La Vía de la Plata y el Puente de la Vizana: Ruta jacobea
Alija es parada habitual en la Vía de la Plata (Camino de Santiago). El Puente Romano de la Vizana, sobre el río Órbigo, es un vestigio clave de la ruta romana y jacobea. Desde aquí, peregrinos han pasado siglos, y el pueblo mantuvo hospitalidad medieval gracias a cofradías como la de San Mamés. Combina la visita con paseos por cañadas reales y paisajes de campiña leonesa, perfectos para fotografía y reflexión.
Tradiciones vivas: Fiestas y costumbres ancestrales
Alija conserva tradiciones únicas como el Antruejo (con meriendas, toro de fuego y rituales), la Santiagada (merienda-cena al finalizar la siega), la matanza del cerdo en Navidad o la Minerva (procesión mensual con el Santísimo). Las fiestas patronales y romerías llenan las plazas de música, bailes y gastronomía popular. En 2026, eventos como el calendario de la Asociación El Hilandón o talleres culturales siguen animando el pueblo.

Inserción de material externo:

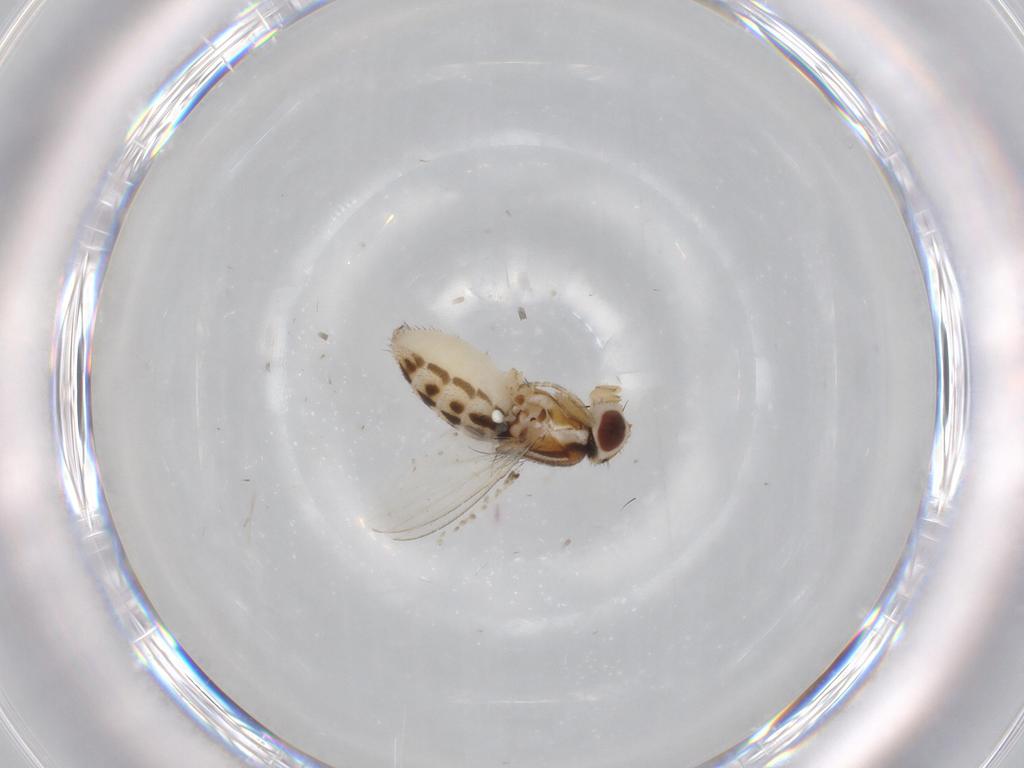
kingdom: Animalia
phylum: Arthropoda
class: Insecta
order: Diptera
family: Milichiidae
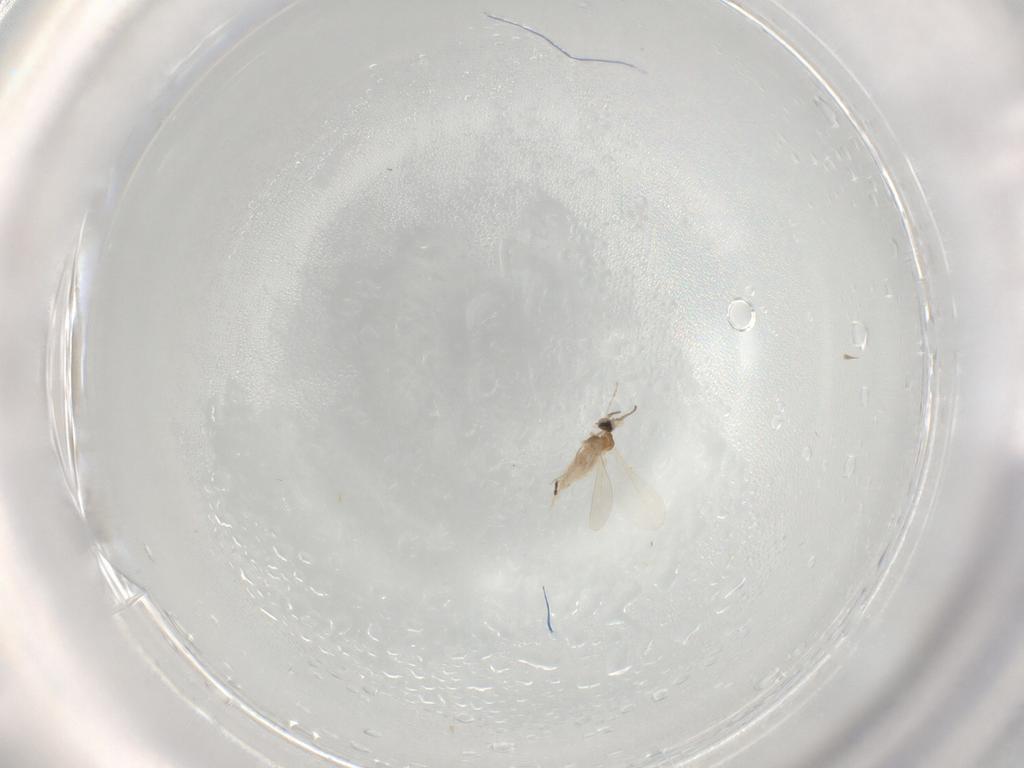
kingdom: Animalia
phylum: Arthropoda
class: Insecta
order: Diptera
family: Cecidomyiidae
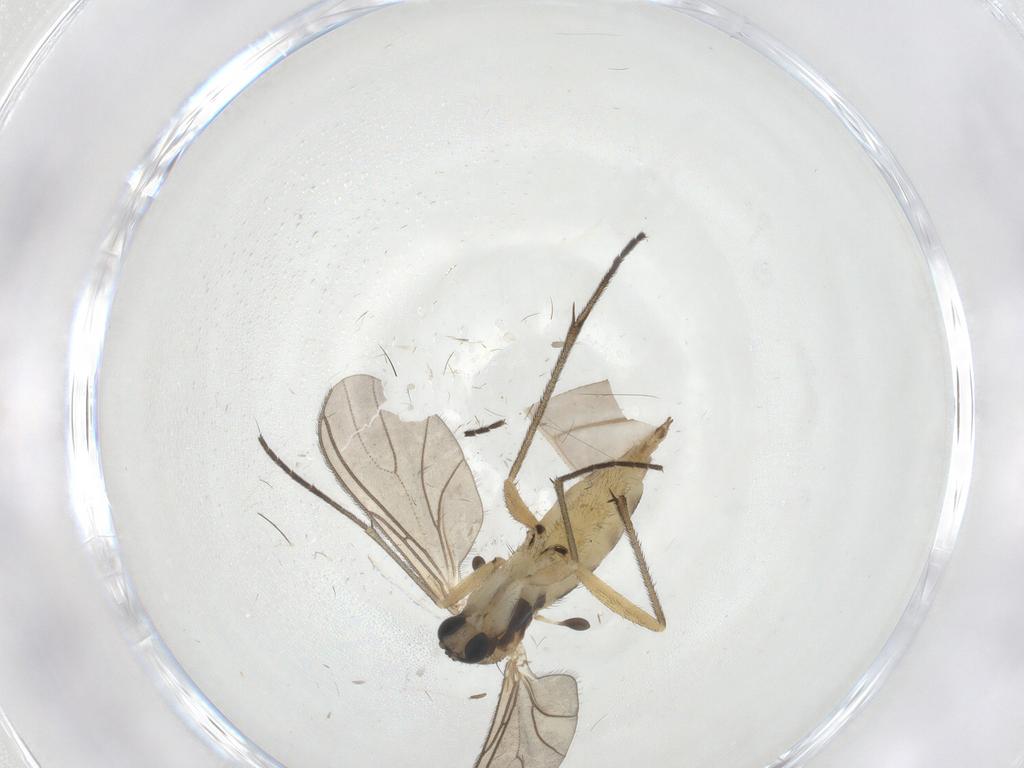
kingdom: Animalia
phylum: Arthropoda
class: Insecta
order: Diptera
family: Sciaridae
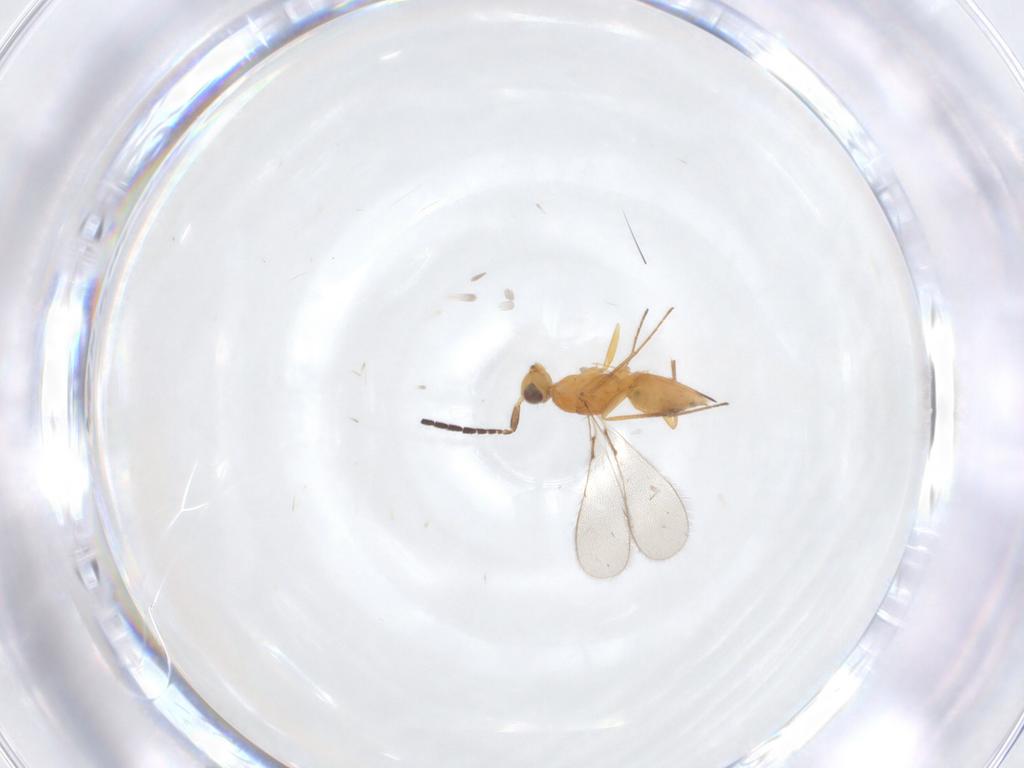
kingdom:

Gastronomía leonesa: Alubias, cecina y sabores de la meseta
La cocina aquí es potente y de km 0: las famosas alubias de riñón de La Bañeza (guisadas solas o con sacramentos: oreja, rabo, chorizo, morcilla y lacón), cecina ahumada de León (curada en bodegas), patatas con jabalí, caza, embutidos y quesos. Todo regado con vinos locales. Restaurantes familiares ofrecen menús caseros por 15-30 €, con productos de temporada y recetas transmitidas generación tras generación.
Consejos para tu visita en 2026
- Mejor época: primavera (fiestas y verde fresco) u otoño (cosechas y colores cálidos).
- Acceso: a solo 1 h de León capital por la A-66 (Vía de la Plata); fácil desde Galicia, Madrid o Valladolid.
- Alojamiento: casas rurales con encanto (como La Vizana o El Hotelito), muchas con piscina, chimenea y vistas al campo.
- Combínalo: con Benavente, La Bañeza, Castrillo de los Polvazares, Astorga o continuar por el Camino de Santiago.
- Extra: visita la oficina de turismo en la Plaza Mayor para mapas y recomendaciones locales.
Alija del Infantado es un viaje auténtico a la León rural: castillo imponente, historia peregrina, iglesias con alma, tradiciones vivas y una mesa que reconforta el cuerpo y el espíritu. En 2026, este tesoro escondido sigue esperando a quienes buscan lo genuino sin multitudes. ¿Listo para cruzar el Puente de la Vizana, admirar el castillo y deleitarte con unas alubias humeantes?